To truly master the search capabilities of the STELAR KLMS, you should familiarize yourself with the Solr schema used by the KLMS. The schema is available as a JSON object obtained as:

solr_schema = client.GET('v2/search/schema').json()
# This will return a JSON object representing the Solr schema for datasets.

3.2.9. Licenses

Licenses are entities referring to the legal terms under which a dataset, workflow tool can be used. The STELAR data catalog treats licenses as entities in their own right. They can be searched, created and deleted.

The following attributes are available for licenses:

Attribute

Description

id

The UUID of the license.

key

The key/name of the license.

title

The title of the license. This attribute is compulsory.

description

A description of the license.

url

A URL to the full text of the license.

image_url

A URL to an image representing the license, e.g., a logo.

osi_approved

Indicate license approval by the Open Source Initiative (OSI).

open_data_approved

Indicate license is approval by the Open Data Commons (ODC).

metadata_created

The date and time when the license was created.

metadata_modified

The date and time when the license was last updated.

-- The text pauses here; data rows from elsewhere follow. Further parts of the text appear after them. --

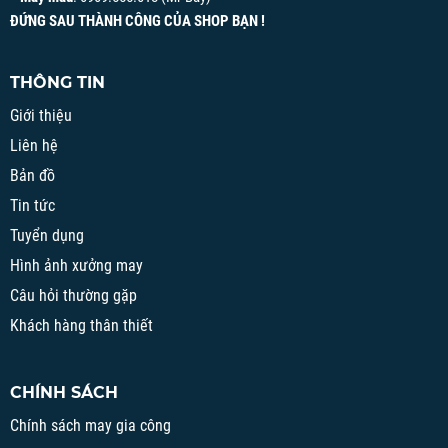
ĐỨNG SAU THÀNH CÔNG CỦA SHOP BẠN !
THÔNG TIN
Giới thiệu
Liên hệ
Bản đồ
Tin tức
Tuyển dụng
Hình ảnh xưởng may
Câu hỏi thường gặp
Khách hàng thân thiết
CHÍNH SÁCH
Chính sách may gia công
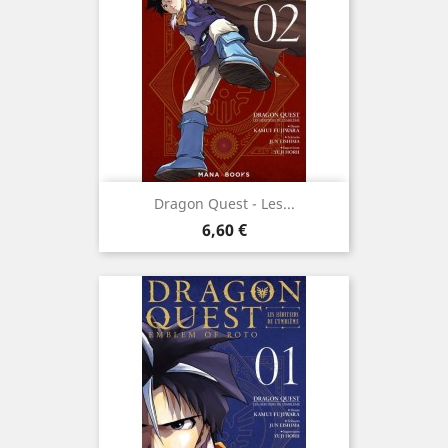
Dragon Quest - Les...
Prix
6,60 €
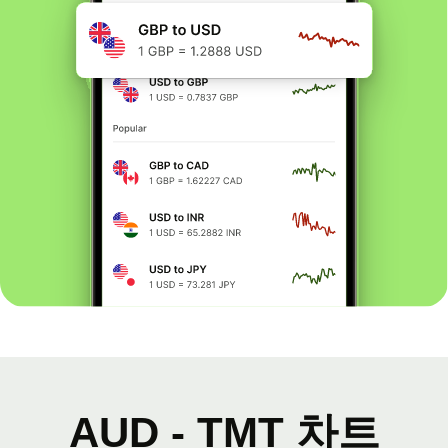
AUD - TMT 차트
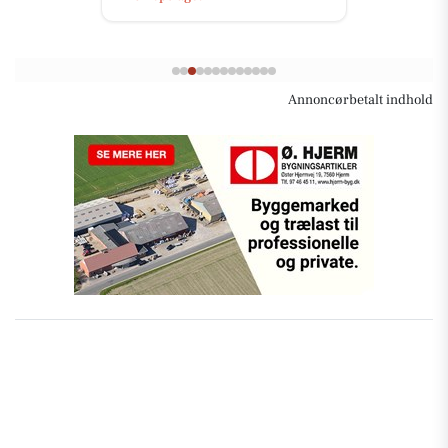
Annoncørbetalt indhold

Each dataset, workflow or tool provides a license_id attribute, which is of type String. This attribute can be set to anything, including null (None in Python).

dset = client.datasets['my-dataset']
dset.license_id = 'cc-by-4.0'
# This will set the license ID of the dataset to 'cc-by-4.0'.

Also, the license property of the dataset, workflow or tool proxy is a proxy to the license entity, if it exists.

dset = client.datasets['my-dataset']
dset.license = 'cc-by-4.0'
# This will set the license ID of the dataset to 'cc-by-4.0'.

dset.license.title if dset.license else None
# This will return the title of the license, if it exists

assert dset.license.osi_approved
# Again, access to the license proxy

# Assign one of the existing licenses to the dataset
dset.license = client.licenses['mit']
# The same as above
dset.license_id = 'mit'
# The same as above
dset.license = 'mit'
# The same as above
dset.license = client.licenses['mit'].id

# Check the license attribute
assert dset.license in client.licenses

Note that the license_id field need not contain a valid license UUID or key.